Multiple entangled particles and no-communication

[Ookke]

Does the quantum no-communication theorem apply to multiple particle entanglement as well? To illustrate the idea, suppose we had particles A, B and C with entangled spin. We measure A and B locally using, say, detector angle 0 for particle A and angle 45 for particle B. Particle C is measured elsewhere with unknown detector angle.

Could the correlation between measured spins of A and B somehow depend on the detector angle used for C? With only two entangled particles, it's quite easy to accept that we cannot tell anything about distant detector angle or correlation between results just by looking local measured results (which seem completely random). This is not as clear with three particles, because we have two results available locally and we might have more information contained in these.

Does anyone know some experiment that could be applicable here, or some other way to solve this? Thanks.

 

[craigi]

Does the quantum no-communication theorem apply to multiple particle entanglement as well? To illustrate the idea, suppose we had particles A, B and C with entangled spin. We measure A and B locally using, say, detector angle 0 for particle A and angle 45 for particle B. Particle C is measured elsewhere with unknown detector angle.

Could the correlation between measured spins of A and B somehow depend on the detector angle used for C? With only two entangled particles, it's quite easy to accept that we cannot tell anything about distant detector angle or correlation between results just by looking local measured results (which seem completely random). This is not as clear with three particles, because we have two results available locally and we might have more information contained in these.

Does anyone know some experiment that could be applicable here, or some other way to solve this? Thanks.

There's a recent paper here, which you might find useful:
http://arxiv.org/abs/1203.6315

An older submission to Nature here:
http://www.nature.com/nature/journal/v403/n6769/abs/403515a0.html

The wikipedia page here might be a good start if you don't want to dive right in:
http://en.wikipedia.org/wiki/Greenberger–Horne–Zeilinger_state

 

[Ookke]

Thanks craigi, I guess multiple entanglement is so new area in research that these questions remain open for some time.

 

[Strilanc]

If what I understand from quantum computing is representative of quantum physics, then no.

The basic reason that there can't be communication, even with entanglement and many people present, is that the operations each side can apply commute. That is to say, if you isolate Alice and Bob then it doesn't matter if Alice runs her part of the computation first or last or even interleaved with Bob's part of the computation. So, if Bob learns in the middle of his computation that he needs Alice to apply a different operation than expected... it's already too late. The situation is equivalent to her having already finished her computation.
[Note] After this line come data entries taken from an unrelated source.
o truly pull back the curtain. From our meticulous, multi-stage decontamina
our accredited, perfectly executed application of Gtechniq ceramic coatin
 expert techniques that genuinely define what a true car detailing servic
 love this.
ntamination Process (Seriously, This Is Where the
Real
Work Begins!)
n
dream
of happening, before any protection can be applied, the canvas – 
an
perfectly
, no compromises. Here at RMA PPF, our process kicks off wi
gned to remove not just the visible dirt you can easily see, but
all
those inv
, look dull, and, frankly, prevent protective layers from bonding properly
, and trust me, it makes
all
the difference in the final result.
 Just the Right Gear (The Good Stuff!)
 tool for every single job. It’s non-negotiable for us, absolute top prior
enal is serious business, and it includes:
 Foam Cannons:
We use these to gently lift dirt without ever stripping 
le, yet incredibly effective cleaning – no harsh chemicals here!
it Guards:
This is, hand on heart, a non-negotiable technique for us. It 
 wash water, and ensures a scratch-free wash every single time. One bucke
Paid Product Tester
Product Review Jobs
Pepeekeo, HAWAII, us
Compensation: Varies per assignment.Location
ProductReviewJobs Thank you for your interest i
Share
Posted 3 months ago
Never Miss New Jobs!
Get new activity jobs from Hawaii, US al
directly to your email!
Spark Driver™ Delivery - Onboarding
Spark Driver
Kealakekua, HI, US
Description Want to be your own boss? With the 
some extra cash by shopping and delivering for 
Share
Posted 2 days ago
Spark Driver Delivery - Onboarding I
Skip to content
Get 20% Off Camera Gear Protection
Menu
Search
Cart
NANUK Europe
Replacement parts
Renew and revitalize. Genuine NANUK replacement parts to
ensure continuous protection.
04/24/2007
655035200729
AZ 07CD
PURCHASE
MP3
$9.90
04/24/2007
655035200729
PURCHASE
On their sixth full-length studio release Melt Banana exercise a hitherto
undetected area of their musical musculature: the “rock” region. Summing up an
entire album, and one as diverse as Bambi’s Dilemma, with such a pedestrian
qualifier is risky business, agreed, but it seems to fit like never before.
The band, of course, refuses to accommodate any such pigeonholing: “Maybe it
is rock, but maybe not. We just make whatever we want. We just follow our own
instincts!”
This independence doesn't change when you introduce more people. The matrix multiplications will still commute. For Alice and Bob it's $A \otimes B = (A \otimes I) \cdot (I \otimes B) = (I \otimes B) \cdot (A \otimes I)$, where $\otimes$ is a tensor product and $\cdot$ is just matrix multiplication. For Alice, Bob, and Charlie it's the same basic thing: $A \otimes B \otimes C = (A \otimes I \otimes I) \cdot (I \otimes I \otimes C) \cdot (I \otimes B \otimes I) = ...$.

As an exercise / example, try dragging some gates onto the circuit in this simple simulator (I apologize that it's not very clear). Make it as confusing as you want. Then, while watching the "Current outputs", drag a gate back and forth. The outputs don't change unless you re-order gates that depend on the same wires. That's because operations on different wires ("isolated" operations) commute.

It's still possible to do some interesting kinds of coordination (e.g. the Bell inequalities), but communication is not possible. Bob can't ever, in the middle of the experiment, indicate to Alice that she needs to change what she was planning to do already.

 

[Ookke]

The basic reason that there can't be communication, even with entanglement and many people present, is that the operations each side can apply commute.

Good point, quantum correlation doesn't seem to be sensitive to the order of measurements. We could even bring in relativity and arrange so that it's observer-dependent which order the measurements are made, and the correlation would still be the same.

This could be something that helps to solve this question, in some cases at least. Suppose that Alice and Bob (at the same location) can determine, using measurement data, what angle Charlie (at different location) has put his detector. Alice and Bob could check the data and send a signal (at light speed) containing this info to Charlie - but what if Charlie has not made his measurement yet? This would be impossible situation: Charlie cannot get info about his detector angle before he has made his own measurement.

So at least in the cases where Alice and Bob make their measurements before Charlie with good margin, there cannot be such correlation that tells anything about Charlie's detector angle. The situation could be different, if Alice and Bob don't have enough time to transmit the data before Charlie makes his measurement. Need to think about this a bit more, thanks for your reply.